The partial hepatectomy method, co-treatment method with mitogens and an in vivo/in vitro assay method have been reported as in vivo liver micronucleus (MN) assays. These methods have disadvantages with respect to widespread use as an in vivo assay, i.e. they are time consuming, labour intensive and there is the possibility of interaction with the mitogens used. Therefore, we have attempted to develop a new method to overcome these disadvantages. The assay as described herein utilises the autonomous proliferation of hepatocytes of young rats. Nine chemicals have been evaluated using this method thus far. We have also assessed the sensitivity and detectability according to the following methods. A liver MN assay was performed in two strains of young rats using one or two doses of 12 chemicals to investigate the inducibility of micronucleated hepatocytes. For some of the chemicals, a peripheral blood MN assay was performed concurrently in the same animals. The following chemicals were used: diethylnitrosamine (DEN), 2-acetylaminofluorene (2AAF), 2,4-diaminotoluene (2,4-DAT), quinoline, p-dimethylaminoazobenzene (DAB), dimethylnitrosamine (DMN), ethylmethanesulphonate, 5-fluorouracil, mitomycin C (MMC), 1,2-dimethylhydrazine.2HCl, cyclophosphamide and 2,4-dinitrotoluene (2,4-DNT). The rodent hepatocarcinogens, quinoline, DAB and DMN showed positive responses in previous assays. The results of the present assay revealed new positive responses for single doses of 2AAF, 2,4-DAT, MMC, 1,2-dimethylhydrazine.2HCl and 2,4-DNT. These chemicals are known rodent hepatocarcinogens, whose clastogenicity is believed to be related to the formation of reactive metabolites generated through enzymatic activation, or the chemicals act directly. Two doses of 2AAF and DMN appeared to be more effective than a single dose in terms of MN induction. Although there were quantitative differences in the incidences of MNs, both strains of rat (F344 and SD) responded positively after treatment with DEN, DMN, 2,4-DAT, DAB, quinoline and 2AAF, suggesting that both strains are appropriate for the assay. Based on these results, it is concluded that this technique could be effective for detecting chemical clastogenicity in hepatocytes in vivo.
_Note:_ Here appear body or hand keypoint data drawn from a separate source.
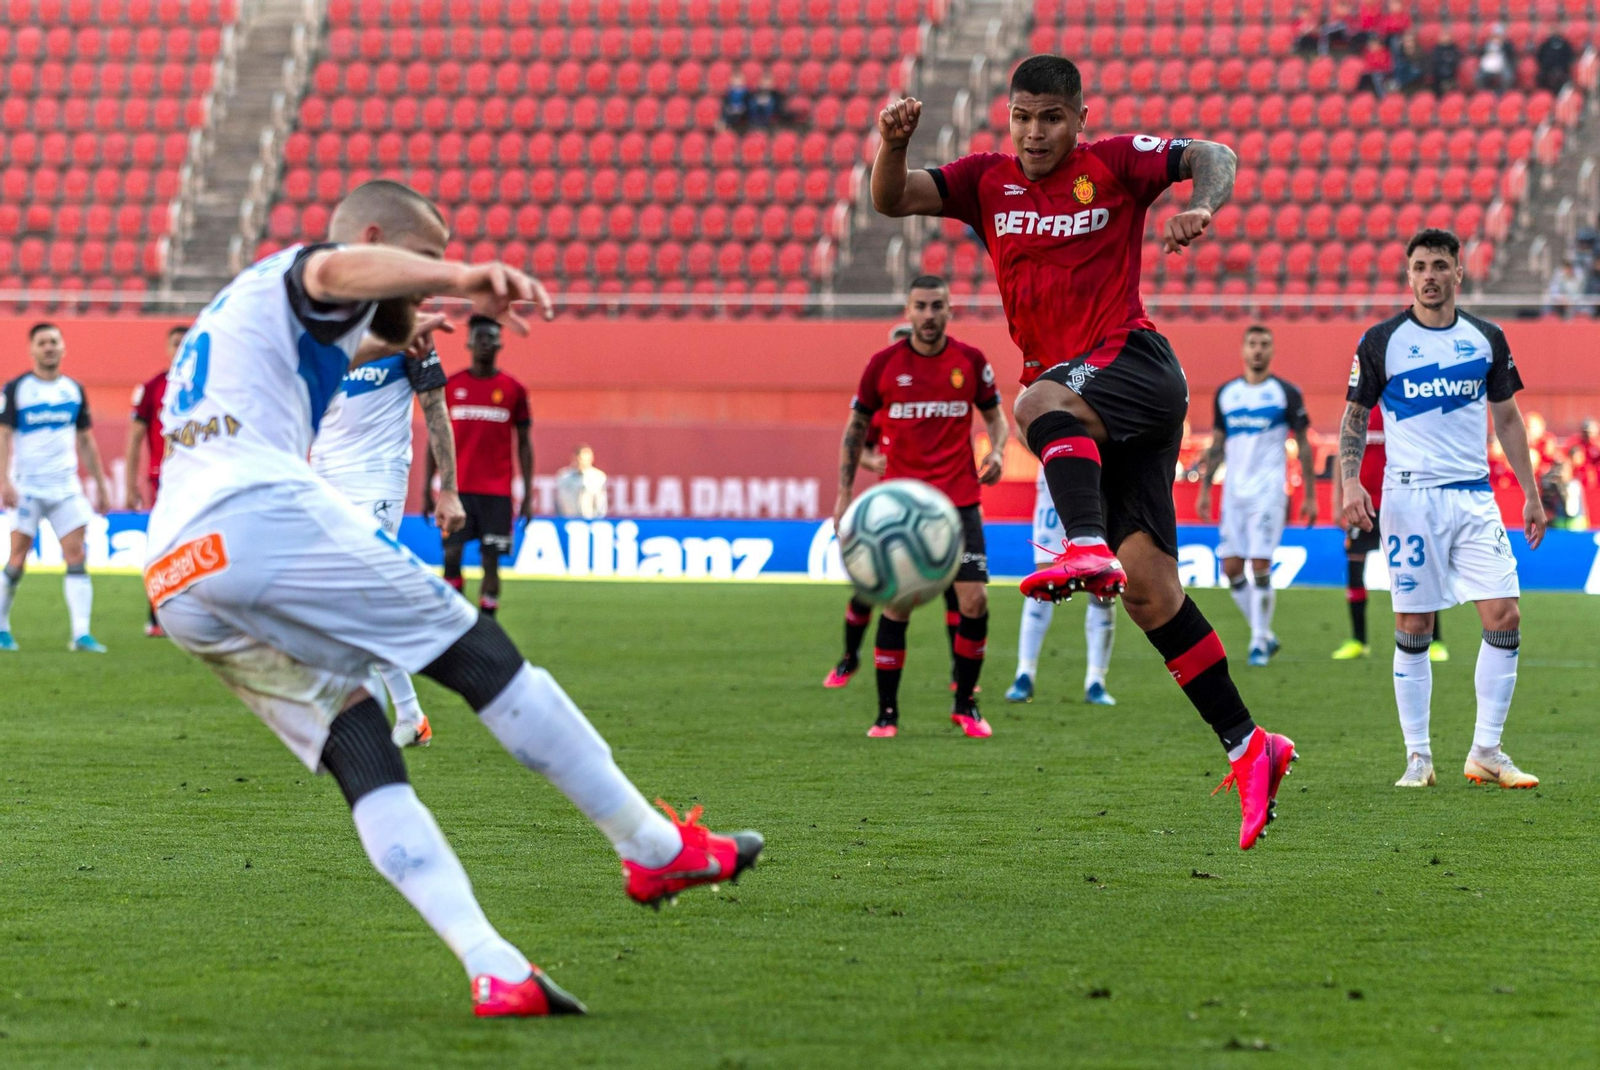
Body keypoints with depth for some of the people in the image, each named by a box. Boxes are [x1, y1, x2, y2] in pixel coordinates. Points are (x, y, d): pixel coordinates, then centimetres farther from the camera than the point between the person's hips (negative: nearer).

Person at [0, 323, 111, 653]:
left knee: (76, 556, -7)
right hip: (27, 486, -3)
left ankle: (81, 634, -11)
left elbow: (85, 441, 17)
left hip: (66, 486, 3)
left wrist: (100, 484, 15)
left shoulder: (74, 390, 11)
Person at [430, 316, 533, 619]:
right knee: (451, 555, -7)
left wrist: (528, 494, 1)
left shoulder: (513, 390, 4)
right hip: (457, 489, 0)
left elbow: (524, 443, 7)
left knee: (491, 561, -3)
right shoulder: (450, 386, 6)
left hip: (497, 493, 0)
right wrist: (427, 488, 4)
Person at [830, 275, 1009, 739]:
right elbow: (856, 427, 8)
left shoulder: (971, 361, 1)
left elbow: (995, 415, 13)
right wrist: (844, 493, 3)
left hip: (960, 503, 1)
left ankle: (965, 704, 11)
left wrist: (996, 453, -8)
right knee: (896, 608, -4)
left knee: (974, 603, -7)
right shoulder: (883, 364, -1)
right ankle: (887, 714, 7)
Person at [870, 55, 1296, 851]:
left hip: (1133, 366, -5)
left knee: (1041, 400, -39)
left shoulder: (1115, 164, 5)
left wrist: (1203, 206, -21)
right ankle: (1247, 747, 3)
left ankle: (1088, 547, -63)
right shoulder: (987, 181, 14)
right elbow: (892, 201, 2)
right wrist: (893, 142, -19)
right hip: (1079, 410, 5)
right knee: (1147, 586, -1)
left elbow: (1213, 156, 1)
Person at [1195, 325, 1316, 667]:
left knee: (1260, 566, -11)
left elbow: (1303, 445, 2)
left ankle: (1259, 642, -2)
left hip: (1268, 492, -5)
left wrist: (1309, 496, -2)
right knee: (1231, 568, 1)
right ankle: (1264, 634, 16)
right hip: (1233, 491, 5)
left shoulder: (1286, 393, -1)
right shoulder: (1226, 393, 11)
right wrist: (1205, 489, 11)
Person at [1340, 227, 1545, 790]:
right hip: (1409, 497, -3)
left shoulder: (1487, 339, 8)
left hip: (1475, 496, 3)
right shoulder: (1382, 341, 0)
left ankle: (1486, 753, 3)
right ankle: (1418, 758, 7)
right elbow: (1355, 416, 6)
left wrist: (1531, 494, 13)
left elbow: (1507, 417, 16)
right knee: (1413, 629, -3)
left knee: (1505, 617, -7)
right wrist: (1351, 483, -8)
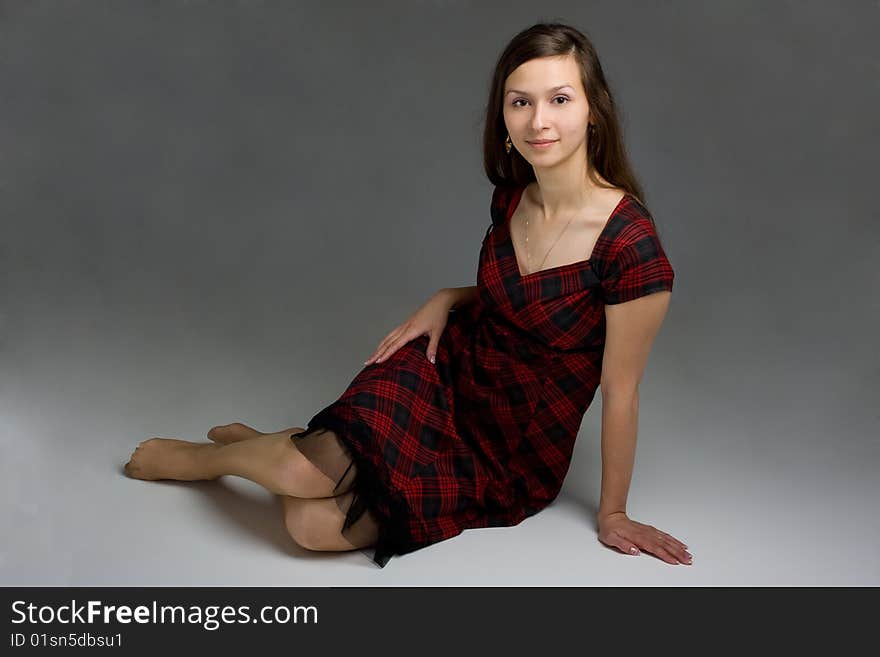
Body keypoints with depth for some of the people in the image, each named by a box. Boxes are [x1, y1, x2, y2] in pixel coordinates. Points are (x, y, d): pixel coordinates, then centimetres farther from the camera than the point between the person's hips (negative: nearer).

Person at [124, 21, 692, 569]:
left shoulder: (631, 245, -25)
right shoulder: (512, 198, -4)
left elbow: (620, 391, -14)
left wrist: (613, 514, -3)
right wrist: (447, 300, -4)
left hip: (516, 449, -3)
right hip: (451, 363, 4)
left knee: (317, 526, -19)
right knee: (306, 477, -23)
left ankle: (294, 451, 12)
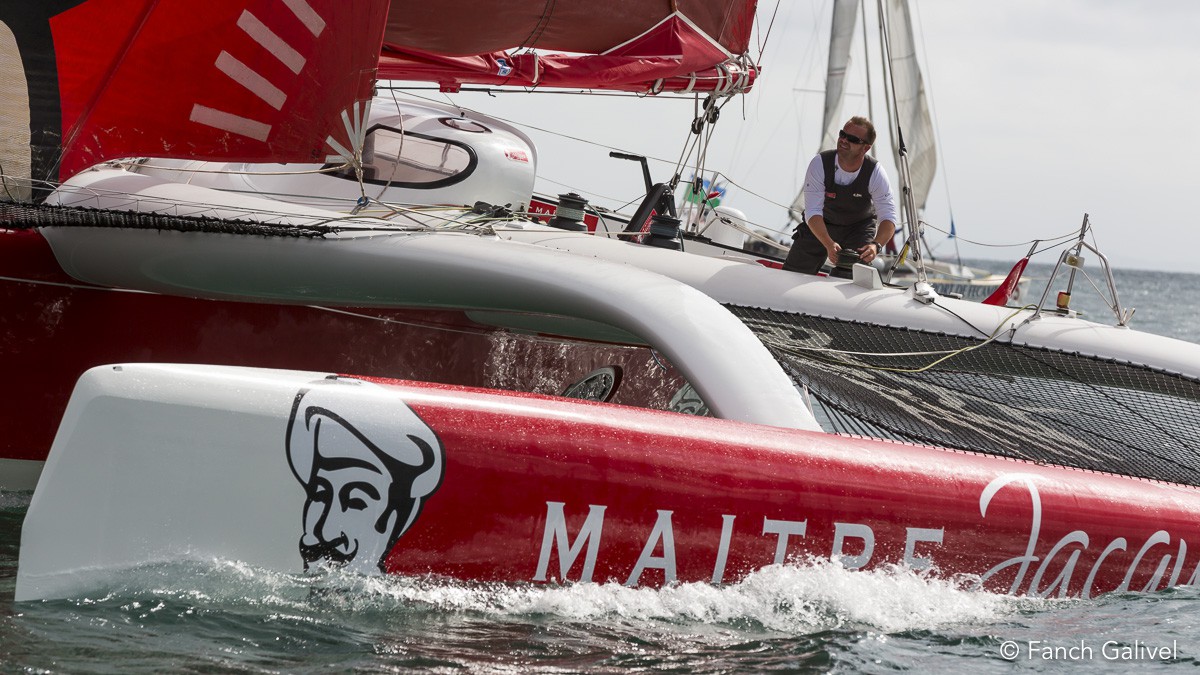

Evaluation of liver and peripheral blood micronucleus assays with 9 chemicals using young rats. A study by the Collaborative Study Group for the Micronucleus Test (CSGMT)/Japanese Environmental Mutagen Society (JEMS)-Mammalian Mutagenicity Study Group (MMS).

We conducted simultaneous liver and peripheral blood micronucleus assays in young rats with seven rodent hepatocarcinogens-4,4'-methylenedianiline (MDA), quinoline, o-toluidine, 4-chloro-o-phenylenediamine (CPDA), dimethylnitrosamine (DMN), p-dimethylaminoazobenzene (DAB), and di(2-ethylhexyl)phthalate (DEHP)-and two mutagenic chemicals-kojic acid and methylmethanesulfonate (MMS). Quinoline, DMN, and DAB were positive in the liver assay, while o-toluidine, kojic acid, DAB, and MMS were positive in the peripheral blood assay. o-Toluidine, kojic acid, and DAB are reportedly negative in mouse bone marrow micronucleus assays, indicating a species difference. Our results revealed a correlation between micronucleus induction in hepatocytes and hepatocarcinogenicity. This technique can be useful for the detection of micronucleus-inducing chemicals that require metabolic activation, and it enables simultaneous comparison of the micronucleus-inducing potential of chemicals in the liver and peripheral blood in the same individual.